Many grandparents are thousands of miles from their grandchildren. Often after having them quite close until the family emigrated

Summerlove Thu 05-Mar-20 19:20:21

You worry about how old your grand children are now, and in a few years, moving would be better for you.

Moving after the children are in school and established is less than ideal. Moving before that happens is much better.

I am sorry you are hurting though.

clementine Sat 07-Mar-20 09:31:10

The title of this particular forum is " Ask a gran" the poster has asked and got various responses. Unfortunatley not necessarily the ones she wanted to hear, Obviously there is more going on , as she has hinted, than is clear here. I have four adult children, two of whom have children. One set of family live 2 hrs away and we go to look after the children once a week. Two hours is nothing , believe me. You are very fortunate.
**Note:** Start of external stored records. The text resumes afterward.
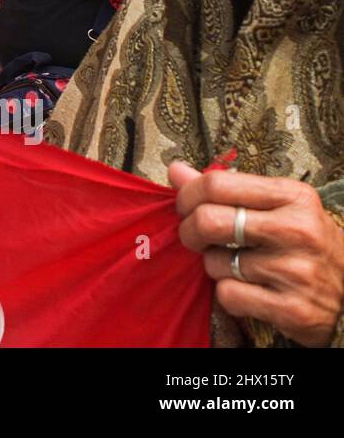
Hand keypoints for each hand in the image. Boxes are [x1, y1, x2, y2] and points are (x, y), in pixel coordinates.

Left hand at [170, 162, 343, 346]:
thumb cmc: (303, 243)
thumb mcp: (275, 206)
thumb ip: (225, 188)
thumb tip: (175, 170)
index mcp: (292, 196)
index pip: (217, 183)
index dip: (187, 195)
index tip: (186, 207)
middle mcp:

Perhaps your daughter feels this is the perfect time to make a break , safe in the knowledge she has another adult to help support her, but on different terms from a mother /parent relationship ?? Maybe this is the opportunity she has been looking for. A reason to put a little distance between you but still close enough for mutual visiting .

Your other daughter and son in law are close by, they voluntarily moved to be nearer so you at least have their company .

Please please, for everyone's sake, try and be positive about this , encourage the children to Skype and send little letters to them and maybe a small gift. Plan visits so it can be written up on the calendar for them to see.

You might be surprised at how well it works out , and one other thing, could I just say if it doesn't, try and be non judgemental ? Welcome them back as if nothing had happened and continue supporting her.